Which lines in the records below contain the word "Mail"? Copy each one.
>>>
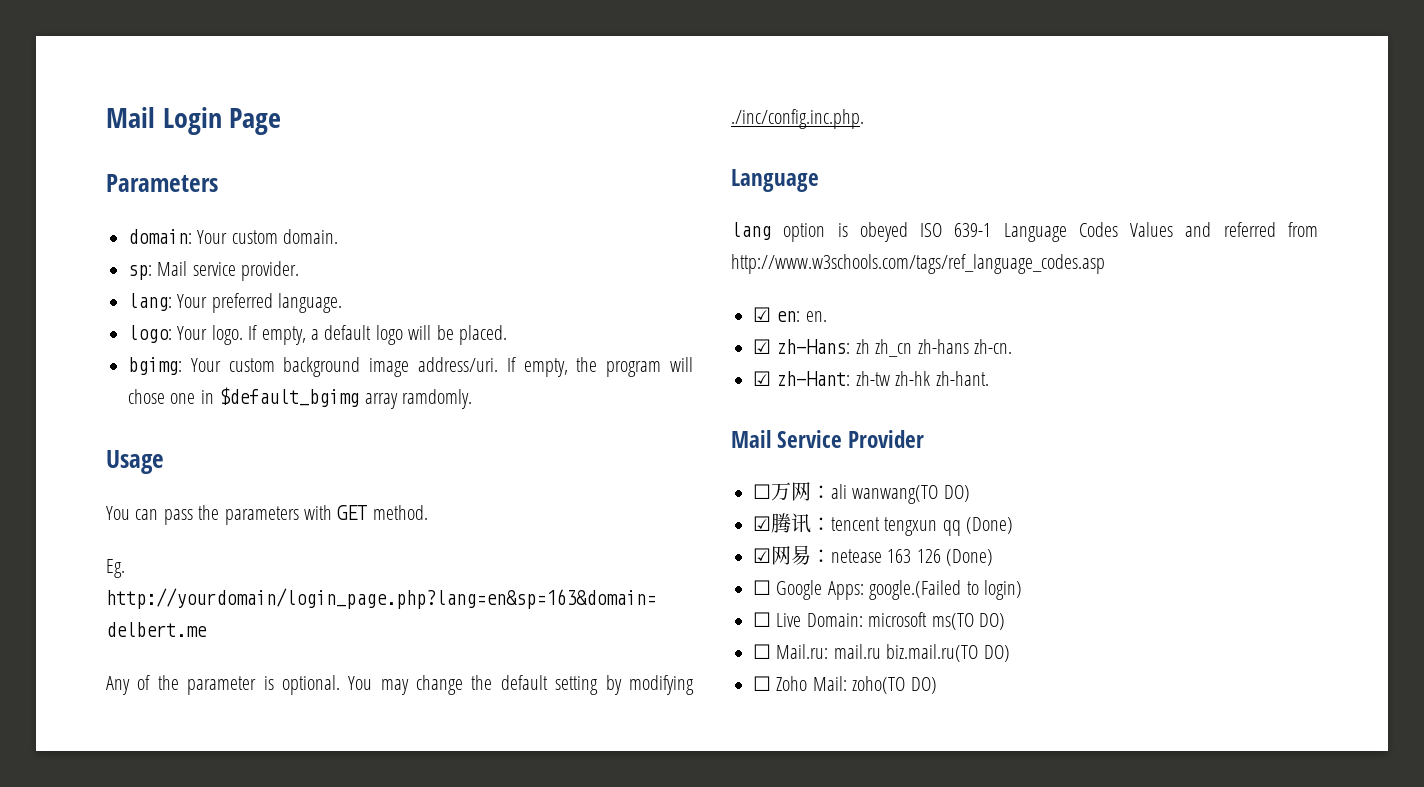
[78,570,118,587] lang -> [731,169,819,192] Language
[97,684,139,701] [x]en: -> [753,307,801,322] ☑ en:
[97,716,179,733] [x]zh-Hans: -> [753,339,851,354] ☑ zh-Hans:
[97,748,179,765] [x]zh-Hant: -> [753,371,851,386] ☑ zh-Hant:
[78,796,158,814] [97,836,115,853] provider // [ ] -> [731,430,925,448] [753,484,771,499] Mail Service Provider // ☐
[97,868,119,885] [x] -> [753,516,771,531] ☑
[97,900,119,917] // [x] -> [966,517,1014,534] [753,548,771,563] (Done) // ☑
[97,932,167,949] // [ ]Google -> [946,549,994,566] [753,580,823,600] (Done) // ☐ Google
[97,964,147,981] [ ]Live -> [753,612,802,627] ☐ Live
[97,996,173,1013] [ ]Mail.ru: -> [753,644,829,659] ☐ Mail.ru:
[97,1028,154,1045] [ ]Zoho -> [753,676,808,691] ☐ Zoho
<<<
EXERCISE SOLUTION:
[78,796,158,814] [97,836,115,853] provider // [ ] -> [731,430,925,448] [753,484,771,499] Mail Service Provider // ☐
[97,996,173,1013] [ ]Mail.ru: -> [753,644,829,659] ☐ Mail.ru:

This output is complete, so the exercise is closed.